_WRITTEN TASK_:
Could you transcribe each entry below exactly, minus the images?

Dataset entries
+--
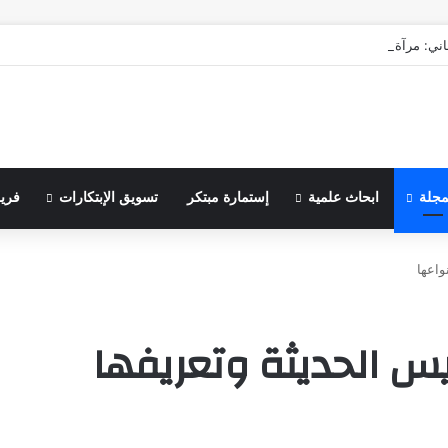
اني: مرآة الماضي ونبوءة الزوال
مجلة
ابحاث علمية
إستمارة مبتكر
تسويق الإبتكارات
فري
واعها
يس الحديثة وتعريفها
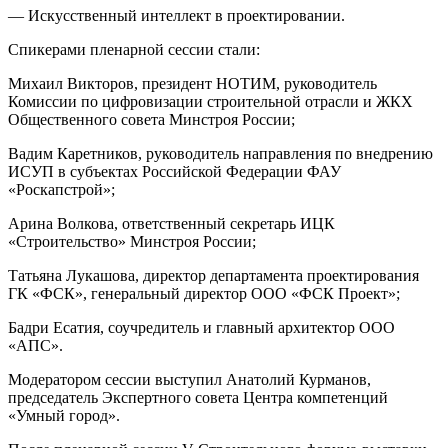
— Искусственный интеллект в проектировании.
Спикерами пленарной сессии стали:
Михаил Викторов, президент НОТИМ, руководитель
Комиссии по цифровизации строительной отрасли и ЖКХ
Общественного совета Минстроя России;
Вадим Каретников, руководитель направления по внедрению
ИСУП в субъектах Российской Федерации ФАУ
«Роскапстрой»;
Арина Волкова, ответственный секретарь ИЦК
«Строительство» Минстроя России;
Татьяна Лукашова, директор департамента проектирования
ГК «ФСК», генеральный директор ООО «ФСК Проект»;
Бадри Есатия, соучредитель и главный архитектор ООО
«АПС».
Модератором сессии выступил Анатолий Курманов,
председатель Экспертного совета Центра компетенций
«Умный город».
+--
_ANSWER SECTION_:
اني: مرآة الماضي ونبوءة الزوال
مجلة
ابحاث علمية
إستمارة مبتكر
تسويق الإبتكارات
فري
واعها
يس الحديثة وتعريفها
— Искусственный интеллект в проектировании.
Спикерами пленарной сессии стали:
Михаил Викторов, президент НОТИМ, руководитель
Комиссии по цифровизации строительной отрасли и ЖКХ
Общественного совета Минстроя России;
Вадим Каретников, руководитель направления по внедрению
ИСУП в субъектах Российской Федерации ФАУ
«Роскапстрой»;
Арина Волкова, ответственный секретарь ИЦК
«Строительство» Минстроя России;
Татьяна Лукашова, директор департамента проектирования
ГК «ФСК», генеральный директор ООО «ФСК Проект»;
Бадри Есатия, соучредитель и главный архитектор ООО
«АПС».
Модератором сессии выступил Анатолий Курманов,
председатель Экспертного совета Центра компетенций
«Умный город».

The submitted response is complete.